Viewers unfamiliar with the film will be intrigued to find River Phoenix and Ethan Hawke playing
perfectly-realized nerdy (and slightly immature) teen heroes.
Synopsis:
Teen sci-fi fan Ben Crandall (Ethan Hawke) and boy genius Wolfgang Müller (River
Phoenix) share dreams they can't account for, of what looks like a giant TRON landscape. When Wolfgang
copies the schematic in the dream into a program for his computer it produces a blue bubble that
can be moved by computer command and is unaffected by inertia. Soon thereafter the two lads team
with disaffected friend Darren Woods (Jason Presson) to build a homemade craft that will allow them
to 'ride' the bubble in a flight that the local papers report as a UFO. Further 'dream' revelations
provide them with an unexplainable oxygen supply in the bubble, and when some outside force tries
to take control of their flight, Wolfgang realizes that the original dreams were planted by aliens who
want to make contact with them. So the trio pack their gear and some junk food for a fantastic
trip into space and the unknown.
In the late 50s I saw a children's book about some neighborhood kids that make their own antigravity
ship and fly to Saturn.

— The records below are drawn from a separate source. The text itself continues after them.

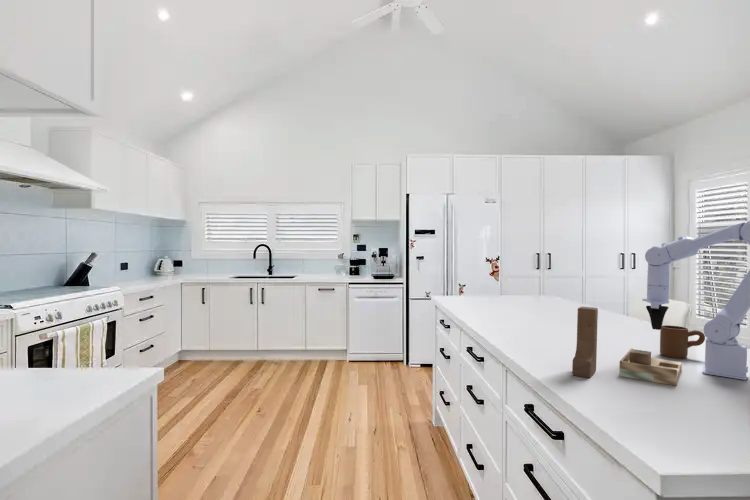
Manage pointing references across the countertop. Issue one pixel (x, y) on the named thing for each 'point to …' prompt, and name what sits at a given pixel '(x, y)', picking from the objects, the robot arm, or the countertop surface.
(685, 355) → the mug
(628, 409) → the countertop surface
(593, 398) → the countertop surface
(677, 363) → the platform
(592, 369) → the wooden block
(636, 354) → the walnut block
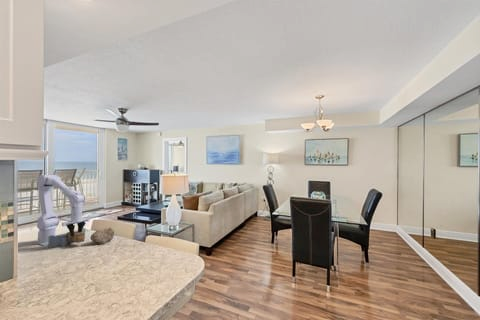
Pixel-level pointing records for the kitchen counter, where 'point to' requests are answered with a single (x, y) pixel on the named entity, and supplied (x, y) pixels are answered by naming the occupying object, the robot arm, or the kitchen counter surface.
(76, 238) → the brown block
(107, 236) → the coral
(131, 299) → the kitchen counter surface
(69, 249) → the kitchen counter surface
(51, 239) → the blue-grey stepped platform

I think it turned out to be a dream. Explorers takes that basic
idea and weds it with other ideas generally similar to Close Encounters and E.T.. 1
Dante and his writer Eric Luke fill Explorers with childhood references. Besides War of the
Worlds on TV, we see the unforgettable cover of the Classics Illustrated comix version
with its beautifully designed Martian war machines. The boys go to Charles M. Jones Junior High
school. Ben relates to all events through sci fi favorites like This Island Earth. Dante gets
to reference every bad space opera ever made when an atrocious film-within-the-film called
Starkiller is screened at a drive-in.
What makes Explorers special are the kids, who are given personalities and speech
patterns that actually resemble real young teens, not after-school-special clones or some aged
writer's conception of childhood. Kids at the awkward age of 13 or so are almost never portrayed
with this kind of simple sincerity, and Explorers makes them nice middle class types with
a range of responses to their environment. Ben is the dreamer and the least mature; he's also the
most foolhardy and awkward, and already slightly girl crazy over the dreamy blonde in his homeroom,
Lori Swenson (Amanda Peterson). Pleasantly subdued prodigy Wolfgang always tries to bring
Ben down to Earth, but is capable of getting just as excited about the adventures to come. Darren is
the proto- hood from the wrong side of the tracks, already drifting toward a grim future when he's
inspired by his geeky new pals. As an odd trio they become completely absorbed in their fantastic
adventure, a dramatic feat that Explorers masters 100%. Close Encounters' Roy
Neary spent two hours deciding whether or not to take the big step into space with a bunch of
pint-sized bug-eyed aliens; lacking the restraints of adulthood, our boys are as ready to leap into
the unknown on general principle.
Their spaceship is an old Tilt-a-Whirl ride from a junkyard; the alien program does all the
technical heavy lifting, freeing their flying joyrides to become pure fun. In a bubble all his own,
Wolfgang drills through the Earth, much to the consternation of an irate gopher. Ben uses the bubble to
peep into Lori's bedroom, a familiar teen fantasy that Explorers embraces along with
some non-PC beer drinking that slips into the story as well. The dream is the central image of
Explorers, and Lori eventually joins Ben in his free-flight fantasy. All of that
part of the film is a rousing success, every bit as touching and inspired as Matinee.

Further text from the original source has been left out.